[Source data]
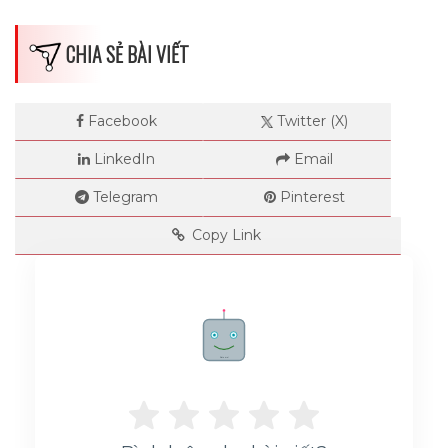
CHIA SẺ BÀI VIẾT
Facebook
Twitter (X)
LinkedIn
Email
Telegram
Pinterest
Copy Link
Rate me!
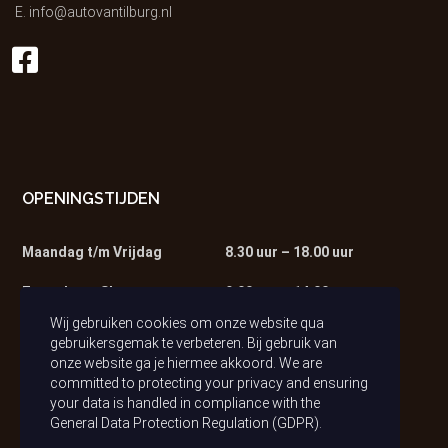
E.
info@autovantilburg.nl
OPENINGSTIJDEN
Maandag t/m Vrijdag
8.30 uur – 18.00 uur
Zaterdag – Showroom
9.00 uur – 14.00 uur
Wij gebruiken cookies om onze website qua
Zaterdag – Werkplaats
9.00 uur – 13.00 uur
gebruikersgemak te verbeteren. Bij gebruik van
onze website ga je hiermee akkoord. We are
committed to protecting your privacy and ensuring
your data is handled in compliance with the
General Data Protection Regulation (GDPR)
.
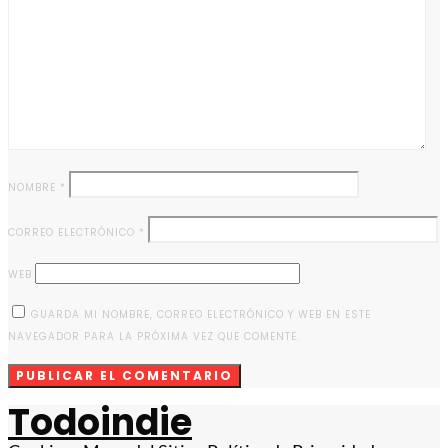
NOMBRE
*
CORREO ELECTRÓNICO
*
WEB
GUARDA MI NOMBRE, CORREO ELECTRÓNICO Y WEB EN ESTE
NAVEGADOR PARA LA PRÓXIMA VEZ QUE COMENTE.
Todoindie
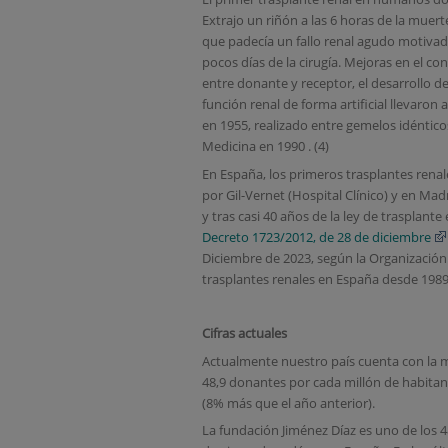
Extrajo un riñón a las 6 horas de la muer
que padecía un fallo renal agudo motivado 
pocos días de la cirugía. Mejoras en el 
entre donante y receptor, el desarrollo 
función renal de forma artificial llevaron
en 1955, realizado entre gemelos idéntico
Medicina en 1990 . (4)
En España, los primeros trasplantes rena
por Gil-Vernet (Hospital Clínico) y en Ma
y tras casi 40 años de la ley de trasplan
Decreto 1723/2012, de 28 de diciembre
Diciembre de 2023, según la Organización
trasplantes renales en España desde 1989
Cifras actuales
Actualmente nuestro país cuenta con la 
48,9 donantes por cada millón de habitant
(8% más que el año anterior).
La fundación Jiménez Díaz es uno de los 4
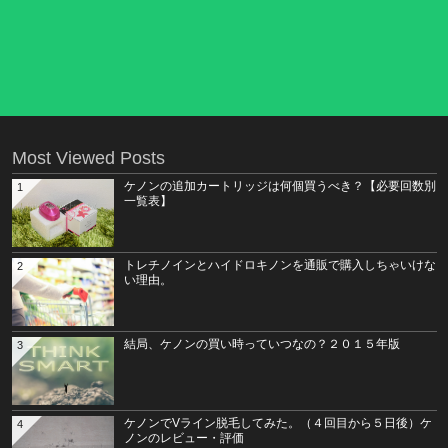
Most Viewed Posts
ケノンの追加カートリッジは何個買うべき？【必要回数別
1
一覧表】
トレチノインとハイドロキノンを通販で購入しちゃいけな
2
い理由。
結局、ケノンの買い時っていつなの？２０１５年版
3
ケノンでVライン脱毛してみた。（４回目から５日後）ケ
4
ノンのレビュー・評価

--

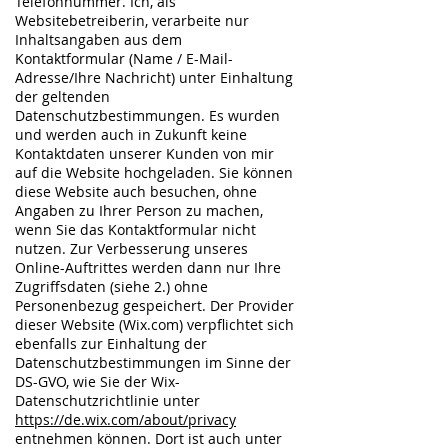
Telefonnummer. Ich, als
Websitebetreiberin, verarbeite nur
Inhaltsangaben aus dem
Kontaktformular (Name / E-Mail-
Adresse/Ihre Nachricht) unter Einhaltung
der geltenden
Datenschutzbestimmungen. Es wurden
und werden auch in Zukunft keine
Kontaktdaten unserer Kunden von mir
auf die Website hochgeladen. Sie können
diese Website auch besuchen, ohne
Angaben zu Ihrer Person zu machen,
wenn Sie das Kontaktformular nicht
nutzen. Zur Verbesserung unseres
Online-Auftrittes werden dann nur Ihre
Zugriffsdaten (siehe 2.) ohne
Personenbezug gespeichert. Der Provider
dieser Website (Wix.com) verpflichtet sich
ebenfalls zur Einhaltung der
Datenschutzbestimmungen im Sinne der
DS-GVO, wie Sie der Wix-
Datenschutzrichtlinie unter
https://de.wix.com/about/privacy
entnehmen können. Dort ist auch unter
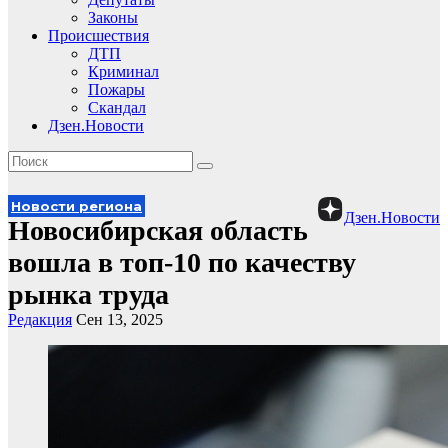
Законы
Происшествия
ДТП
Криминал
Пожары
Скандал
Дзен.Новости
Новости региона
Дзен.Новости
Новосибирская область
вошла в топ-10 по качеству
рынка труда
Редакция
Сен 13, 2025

...

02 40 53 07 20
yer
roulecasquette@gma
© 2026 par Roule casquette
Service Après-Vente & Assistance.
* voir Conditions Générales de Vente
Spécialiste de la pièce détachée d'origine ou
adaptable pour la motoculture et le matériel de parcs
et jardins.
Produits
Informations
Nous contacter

_What you have to do:_
Copy the entries above exactly, but only the stretch from the line containing "CHIA SẺ BÀI VIẾT" through the line containing "Actualmente nuestro país cuenta con la". Keep both end lines; drop the pictures.

_Exercise result:_
CHIA SẺ BÀI VIẾT
Facebook
Twitter (X)
LinkedIn
Email
Telegram
Pinterest
Copy Link
Rate me!
E.
info@autovantilburg.nl
OPENINGSTIJDEN
Maandag t/m Vrijdag
8.30 uur – 18.00 uur
Zaterdag – Showroom
9.00 uur – 14.00 uur
Wij gebruiken cookies om onze website qua
Zaterdag – Werkplaats
9.00 uur – 13.00 uur
gebruikersgemak te verbeteren. Bij gebruik van
onze website ga je hiermee akkoord. We are
committed to protecting your privacy and ensuring
your data is handled in compliance with the
General Data Protection Regulation (GDPR)
.
NOMBRE
*
CORREO ELECTRÓNICO
*
WEB
GUARDA MI NOMBRE, CORREO ELECTRÓNICO Y WEB EN ESTE
NAVEGADOR PARA LA PRÓXIMA VEZ QUE COMENTE.
Todoindie
Extrajo un riñón a las 6 horas de la muer
que padecía un fallo renal agudo motivado 
pocos días de la cirugía. Mejoras en el 
entre donante y receptor, el desarrollo 
función renal de forma artificial llevaron
en 1955, realizado entre gemelos idéntico
Medicina en 1990 . (4)
En España, los primeros trasplantes rena
por Gil-Vernet (Hospital Clínico) y en Ma
y tras casi 40 años de la ley de trasplan
Decreto 1723/2012, de 28 de diciembre
Diciembre de 2023, según la Organización
trasplantes renales en España desde 1989
Cifras actuales
Actualmente nuestro país cuenta con la 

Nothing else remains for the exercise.